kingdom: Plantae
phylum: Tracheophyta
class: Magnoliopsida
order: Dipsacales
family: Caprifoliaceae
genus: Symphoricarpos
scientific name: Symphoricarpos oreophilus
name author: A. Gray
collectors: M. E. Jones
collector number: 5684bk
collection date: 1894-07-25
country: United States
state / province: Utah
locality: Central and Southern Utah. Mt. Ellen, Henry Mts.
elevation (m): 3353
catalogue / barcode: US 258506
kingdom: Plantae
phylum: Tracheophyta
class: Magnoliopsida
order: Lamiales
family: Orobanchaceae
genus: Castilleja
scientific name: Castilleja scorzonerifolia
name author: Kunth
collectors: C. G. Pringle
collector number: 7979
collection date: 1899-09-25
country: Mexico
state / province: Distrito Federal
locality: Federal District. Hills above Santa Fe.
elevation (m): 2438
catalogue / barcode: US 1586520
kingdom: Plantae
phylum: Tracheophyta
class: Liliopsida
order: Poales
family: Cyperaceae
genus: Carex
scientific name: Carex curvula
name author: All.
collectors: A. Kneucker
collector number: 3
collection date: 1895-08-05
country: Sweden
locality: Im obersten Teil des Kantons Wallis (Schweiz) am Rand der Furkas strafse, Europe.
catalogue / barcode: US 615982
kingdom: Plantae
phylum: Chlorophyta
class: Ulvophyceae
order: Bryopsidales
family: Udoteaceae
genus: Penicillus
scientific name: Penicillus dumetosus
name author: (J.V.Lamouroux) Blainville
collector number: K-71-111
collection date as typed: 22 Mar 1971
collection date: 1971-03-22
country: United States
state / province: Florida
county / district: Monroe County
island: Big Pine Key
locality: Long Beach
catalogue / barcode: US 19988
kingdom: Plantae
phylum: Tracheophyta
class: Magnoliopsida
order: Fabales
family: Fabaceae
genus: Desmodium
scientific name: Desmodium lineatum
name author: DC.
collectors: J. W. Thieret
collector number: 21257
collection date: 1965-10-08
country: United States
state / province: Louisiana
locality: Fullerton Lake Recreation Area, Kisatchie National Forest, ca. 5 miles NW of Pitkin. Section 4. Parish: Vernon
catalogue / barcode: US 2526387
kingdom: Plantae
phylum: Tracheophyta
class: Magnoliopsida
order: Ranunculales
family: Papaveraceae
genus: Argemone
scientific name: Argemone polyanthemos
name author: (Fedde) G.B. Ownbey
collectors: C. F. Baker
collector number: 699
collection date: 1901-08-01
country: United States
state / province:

» **AIM OF THE TASK**
Set out every line of the items above as a numbered list, leaving out any blank lines.

» **SOLUTION FOR THIS TASK**
1. kingdom: Plantae
2. phylum: Tracheophyta
3. class: Magnoliopsida
4. order: Dipsacales
5. family: Caprifoliaceae
6. genus: Symphoricarpos
7. scientific name: Symphoricarpos oreophilus
8. name author: A. Gray
9. collectors: M. E. Jones
10. collector number: 5684bk
11. collection date: 1894-07-25
12. country: United States
13. state / province: Utah
14. locality: Central and Southern Utah. Mt. Ellen, Henry Mts.
15. elevation (m): 3353
16. catalogue / barcode: US 258506
17. kingdom: Plantae
18. phylum: Tracheophyta
19. class: Magnoliopsida
20. order: Lamiales
21. family: Orobanchaceae
22. genus: Castilleja
23. scientific name: Castilleja scorzonerifolia
24. name author: Kunth
25. collectors: C. G. Pringle
26. collector number: 7979
27. collection date: 1899-09-25
28. country: Mexico
29. state / province: Distrito Federal
30. locality: Federal District. Hills above Santa Fe.
31. elevation (m): 2438
32. catalogue / barcode: US 1586520
33. kingdom: Plantae
34. phylum: Tracheophyta
35. class: Liliopsida
36. order: Poales
37. family: Cyperaceae
38. genus: Carex
39. scientific name: Carex curvula
40. name author: All.
41. collectors: A. Kneucker
42. collector number: 3
43. collection date: 1895-08-05
44. country: Sweden
45. locality: Im obersten Teil des Kantons Wallis (Schweiz) am Rand der Furkas strafse, Europe.
46. catalogue / barcode: US 615982
47. kingdom: Plantae
48. phylum: Chlorophyta
49. class: Ulvophyceae
50. order: Bryopsidales
51. family: Udoteaceae
52. genus: Penicillus
53. scientific name: Penicillus dumetosus
54. name author: (J.V.Lamouroux) Blainville
55. collector number: K-71-111
56. collection date as typed: 22 Mar 1971
57. collection date: 1971-03-22
58. country: United States
59. state / province: Florida
60. county / district: Monroe County
61. island: Big Pine Key
62. locality: Long Beach
63. catalogue / barcode: US 19988
64. kingdom: Plantae
65. phylum: Tracheophyta
66. class: Magnoliopsida
67. order: Fabales
68. family: Fabaceae
69. genus: Desmodium
70. scientific name: Desmodium lineatum
71. name author: DC.
72. collectors: J. W. Thieret
73. collector number: 21257
74. collection date: 1965-10-08
75. country: United States
76. state / province: Louisiana
77. locality: Fullerton Lake Recreation Area, Kisatchie National Forest, ca. 5 miles NW of Pitkin. Section 4. Parish: Vernon
78. catalogue / barcode: US 2526387
79. kingdom: Plantae
80. phylum: Tracheophyta
81. class: Magnoliopsida
82. order: Ranunculales
83. family: Papaveraceae
84. genus: Argemone
85. scientific name: Argemone polyanthemos
86. name author: (Fedde) G.B. Ownbey
87. collectors: C. F. Baker
88. collector number: 699
89. collection date: 1901-08-01
90. country: United States
91. state / province:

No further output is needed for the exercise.